Comment retrouver le sourire
Avec le talent d’observation qui le caractérise, David Le Breton rend hommage à cette pratique si simple et à la fois si essentielle, dans Sourire.
Il nous a tant manqué au temps du Covid, le sourire. « On ne sourit pas avec les yeux ou les plissements du front mais avec la totalité de son visage. Et si l’on devine parfois le sourire à travers la voix, le masque l’absorbait tout entier », rappelle David Le Breton. Avec le talent d’observation qui le caractérise, le professeur de sociologie de l’université de Strasbourg rend hommage à cette pratique si simple et à la fois si essentielle, dans Sourire (1).

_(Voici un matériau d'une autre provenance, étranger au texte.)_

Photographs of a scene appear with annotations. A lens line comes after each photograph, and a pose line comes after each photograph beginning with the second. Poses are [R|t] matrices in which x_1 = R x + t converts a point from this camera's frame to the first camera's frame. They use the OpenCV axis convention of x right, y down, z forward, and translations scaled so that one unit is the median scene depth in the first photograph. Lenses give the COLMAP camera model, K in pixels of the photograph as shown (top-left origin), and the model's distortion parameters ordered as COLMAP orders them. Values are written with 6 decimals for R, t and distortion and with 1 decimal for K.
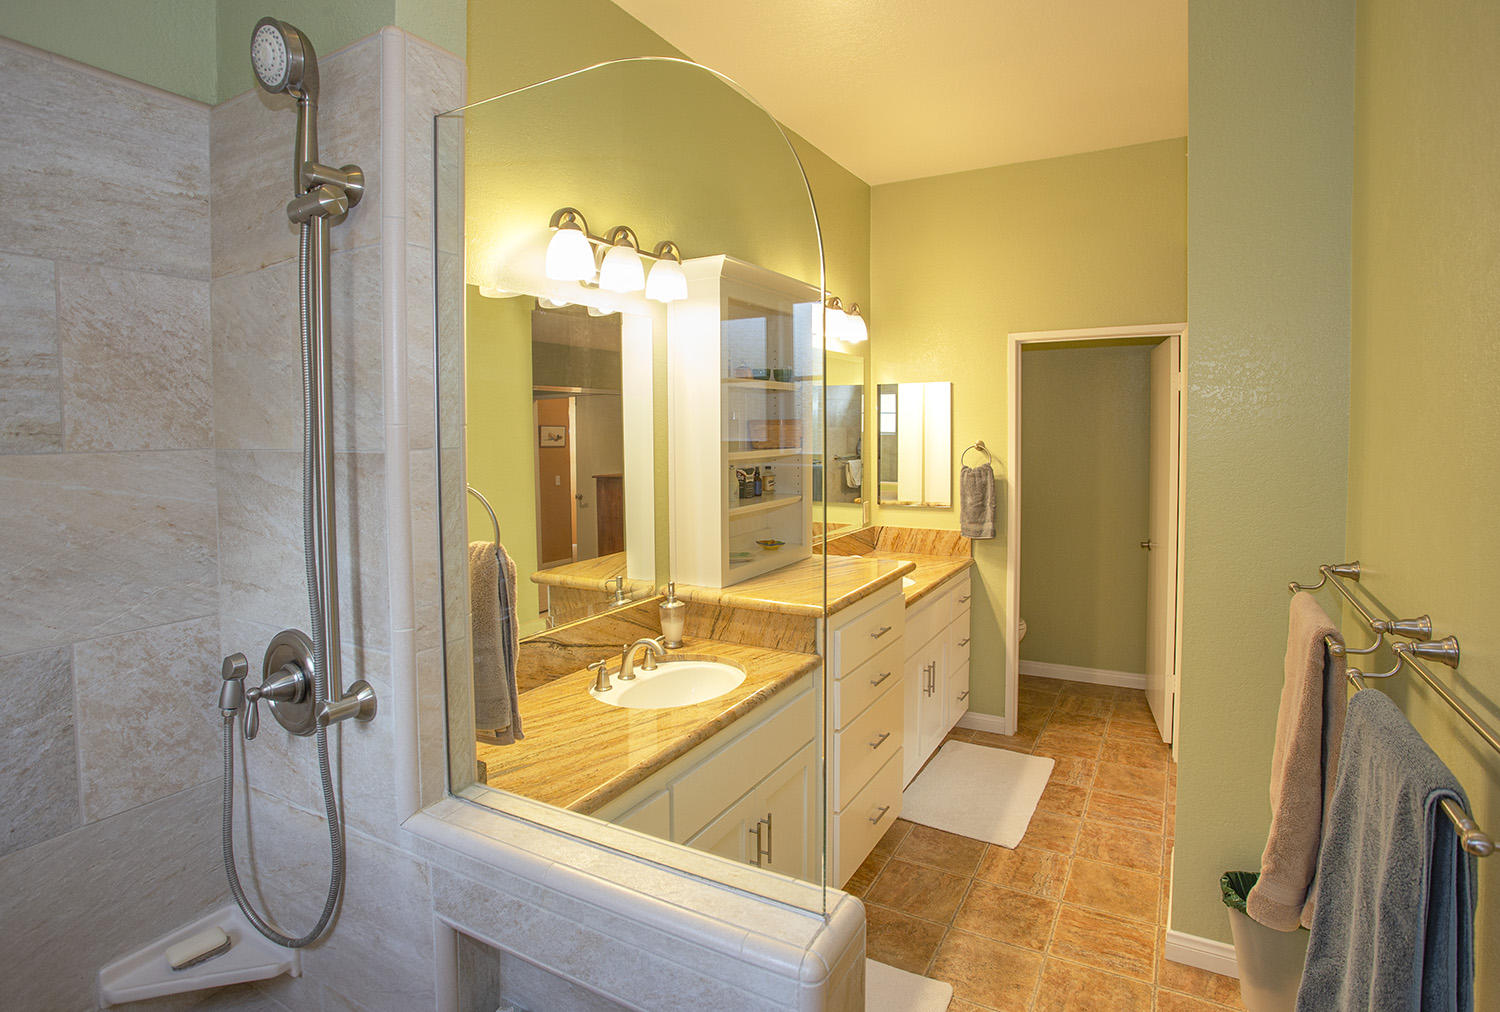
lens RADIAL K [[777.3, 0, 718.2], [0, 777.3, 505.7], [0, 0, 1]] dist [-0.070885, 0.038404]
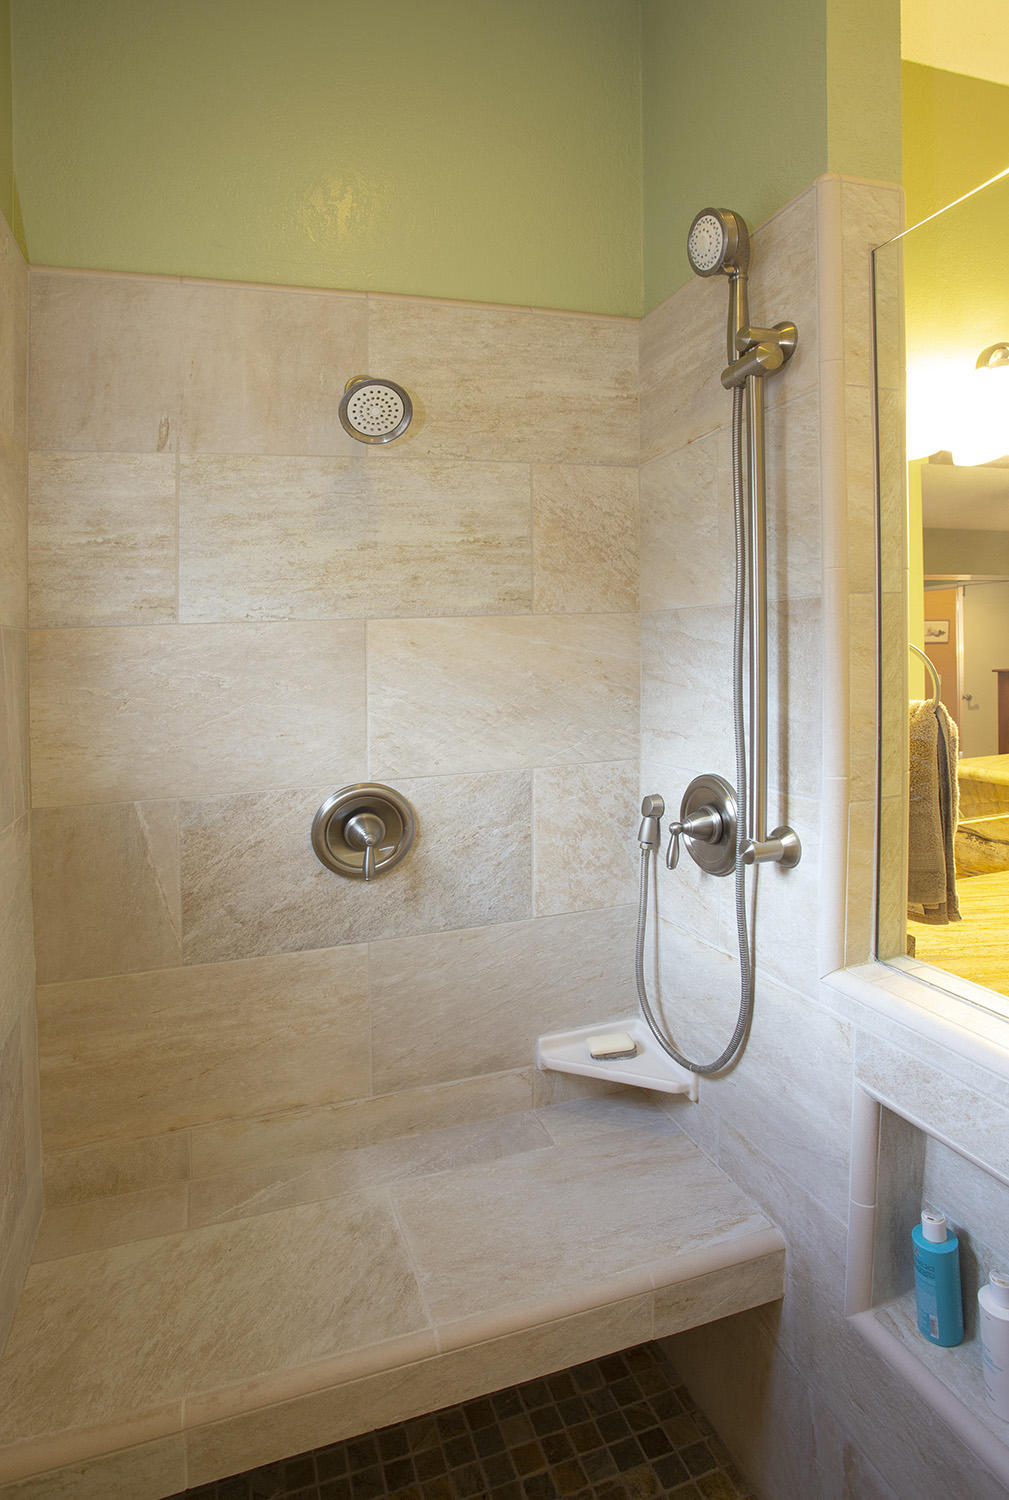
lens RADIAL K [[777.3, 0, 499.1], [0, 777.3, 723.6], [0, 0, 1]] dist [-0.070885, 0.038404]
pose [[0.772290, 0.062721, -0.632166, -0.120124], [-0.061819, 0.997811, 0.023478, 0.087013], [0.632255, 0.020948, 0.774477, 0.000788]]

Une démarche d’autant plus utile que « dans nos sociétés marquées par l’ultralibéralisme et la fragmentation du lien social, le sourire est souvent une antivaleur, écrit l’auteur, là où il s’agit le plus souvent d’afficher une détermination, une agressivité, un visage farouche ou blasé de plus en plus de mise aujourd’hui ».
Alors, certes, le sourire peut être une obligation sociale, pour le commerçant qui se veut avenant. Il peut accompagner le repos de l’assassin ou masquer le désarroi du menteur. Un fantôme de sourire peut même aider à annoncer une mauvaise nouvelle. Mais il est avant tout « une culmination du lien social, un abandon à l’autre, une confiance mutuelle sans ambiguïté apparente ». « Le sourire invite à l’échange, il arrive même qu’il relaie la parole et vaille à lui seul comme langage quand les mots sont impuissants à dire les choses ou quand une langue commune manque entre les individus », précise David Le Breton.
Don aux autres mais aussi don à soi, comme l’exprime ce « sourire aux anges, énigmatique, peut-être sans destinataire, qui traduit une forme de délivrance, d’abandon heureux à ce qui vient, encore inconnu ». Que faut-il de plus pour retrouver le chemin du sourire?
(1) Sourire. Une anthropologie de l’énigmatique, par David Le Breton, Métailié, 224 p.